TASK REQUIREMENTS: Leave out the pictures and copy everything else in the entries exactly.
= Beginning of Section =
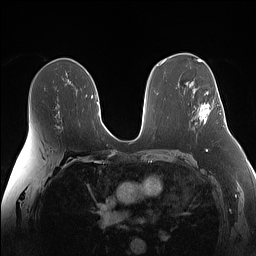
Breast MRI (dynamic contrast-enhanced), one axial slice. Slice 89 of 160 in the series (ordered by position). Dynamic contrast-enhanced series, time point 2 of 7 at this slice position (early post-contrast). 1.5 T. TE 1.4 ms, TR 5 ms. 1.1 mm slice thickness. 256 × 256 image matrix, field of view 340 × 340 mm. Female patient.
Annotated regions visible in this slice (semi-automatic segmentation, software-assisted and operator-edited):
- enhancing-tissue mask used for the functional tumour volume (all voxels passing the contrast-enhancement thresholds inside the analysis volume; usually the tumour): bounding box [x1, y1, x2, y2] px = [199, 91, 210, 125]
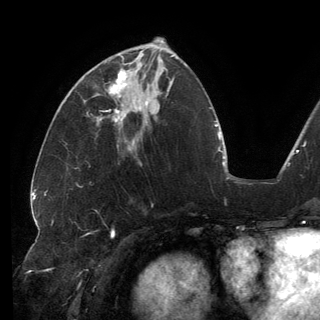
Breast MRI (dynamic contrast-enhanced), one axial slice; position 57 of 150 along the scan axis; cropped to one breast; dynamic contrast-enhanced series, time point 2 of 6 at this slice position (early post-contrast); 3 T; TE 2.7 ms, TR 6.5 ms; 1.2 mm slice thickness; 320 × 320 image matrix, field of view 250 × 250 mm. Female patient.
Outlined on this slice (semi-automatically segmented with operator editing):
- enhancing-tissue mask used for the functional tumour volume (all voxels passing the contrast-enhancement thresholds inside the analysis volume; usually the tumour): bounding box (x1, y1, x2, y2) in pixels: (87, 56, 146, 113)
= End of Section =
WRITTEN RESPONSE:
Breast MRI (dynamic contrast-enhanced), one axial slice. Slice 89 of 160 in the series (ordered by position). Dynamic contrast-enhanced series, time point 2 of 7 at this slice position (early post-contrast). 1.5 T. TE 1.4 ms, TR 5 ms. 1.1 mm slice thickness. 256 × 256 image matrix, field of view 340 × 340 mm. Female patient.
Annotated regions visible in this slice (semi-automatic segmentation, software-assisted and operator-edited):
- enhancing-tissue mask used for the functional tumour volume (all voxels passing the contrast-enhancement thresholds inside the analysis volume; usually the tumour): bounding box [x1, y1, x2, y2] px = [199, 91, 210, 125]
Breast MRI (dynamic contrast-enhanced), one axial slice; position 57 of 150 along the scan axis; cropped to one breast; dynamic contrast-enhanced series, time point 2 of 6 at this slice position (early post-contrast); 3 T; TE 2.7 ms, TR 6.5 ms; 1.2 mm slice thickness; 320 × 320 image matrix, field of view 250 × 250 mm. Female patient.
Outlined on this slice (semi-automatically segmented with operator editing):
- enhancing-tissue mask used for the functional tumour volume (all voxels passing the contrast-enhancement thresholds inside the analysis volume; usually the tumour): bounding box (x1, y1, x2, y2) in pixels: (87, 56, 146, 113)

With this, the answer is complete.